TransCanada Announces Plan to Build OK-TX Link Independently
Today, TransCanada issued a press release announcing its intention to re-apply for the Keystone XL Presidential Permit and also to pursue the Oklahoma-Gulf Coast link as an independent project. According to the release:
The company also informed the DOS that what had been the Cushing to U.S. Gulf Coast portion of the Keystone XL Project has its own independent value to the marketplace and will be constructed as a stand-alone Gulf Coast Project, not part of the Presidential Permit process. The approximate cost is US$2.3 billion and subject to regulatory approvals, we anticipate the Gulf Coast Project to be in service in mid to late 2013.
If recent advocates’ statements are any guide, this plan will lead in short order to litigation over TransCanada’s apparent attempt to avoid the requirements of the National Environmental Policy Act by segmenting the project, a practice (discussed in an earlier post) that U.S. courts have rejected in the past.
We’re not getting paid around here to do extensive legal analyses, but in a nutshell, the Council on Environmental Quality has rules against segmentation. “Connected actions” must be considered together in an Environmental Impact Statement, and actions are connected if they:
a. automatically trigger other actions which may require an EIS
b. cannot or will not proceed unless other actions are taken previously or simultaneously, and
c. they are interdependent parts of a larger action and depend on the larger action for their justification
This clearly isn’t a blanket ban on doing any smaller piece of a larger project that would require an EIS were the full scope at issue, but it’s been used, for example, to stop NEPA avoidance by segmentation of a highway project that had already triggered NEPA analysis and was partly constructed (see Named Individual Members of San Antonio Conservation Society v.

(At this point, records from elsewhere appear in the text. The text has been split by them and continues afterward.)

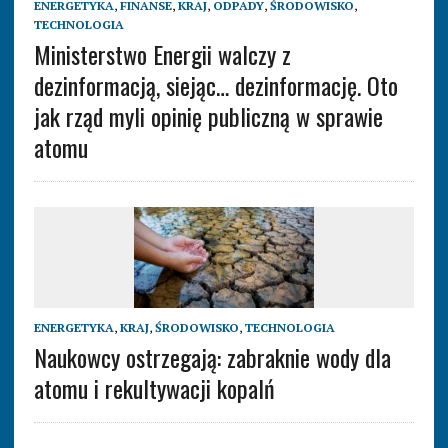
ENERGETYKA
,
FINANSE
,
KRAJ
,
ODPADY
,
ŚRODOWISKO
,
TECHNOLOGIA
Ministerstwo Energii walczy z
dezinformacją, siejąc… dezinformację. Oto
jak rząd myli opinię publiczną w sprawie
atomu
ENERGETYKA
,
KRAJ
,
ŚRODOWISKO
,
TECHNOLOGIA
Naukowcy ostrzegają: zabraknie wody dla
atomu i rekultywacji kopalń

Texas Highway Dept., 446 F.2d 1013 (1971), cert. denied, 406 U.S. 933 (1972)). Because NEPA already applies to the full length of Keystone XL in the U.S., opponents will likely argue that this situation resembles the facts of Ross v. Federal Highway Administration, 162 F.3d 1046 (10th Cir. 1998), where the court said:
Kansas and Douglas County’s attempt to withdraw a portion of the trafficway from federal funding, after the project hit an environmental road block, does not relieve FHWA of its statutory obligation to comply with NEPA.
Long story short, once NEPA applies to a project, the law frowns on trying to pull out a piece of it for purposes of avoiding the requirements of NEPA. The Obama administration has determined that a Supplemental EIS is required and rejected the permit because NEPA review is incomplete. In the language of the 10th Circuit Court of Appeals in Ross, the highway project “was so imbued with a federal character that the eastern segment of the project could not be ‘defederalized’. Substitute “southern” for “eastern” and that certainly sounds like Keystone XL to us, especially if it can be shown that the Oklahoma-Gulf Coast link assumes a larger supply flowing into the Oklahoma terminal than currently exists. If the Gulf Coast link capacity implicitly assumes that Keystone XL will be built, it sure looks like a slam dunk NEPA segmentation case. Or at least that’s what we’d say if anybody had an opinion around here.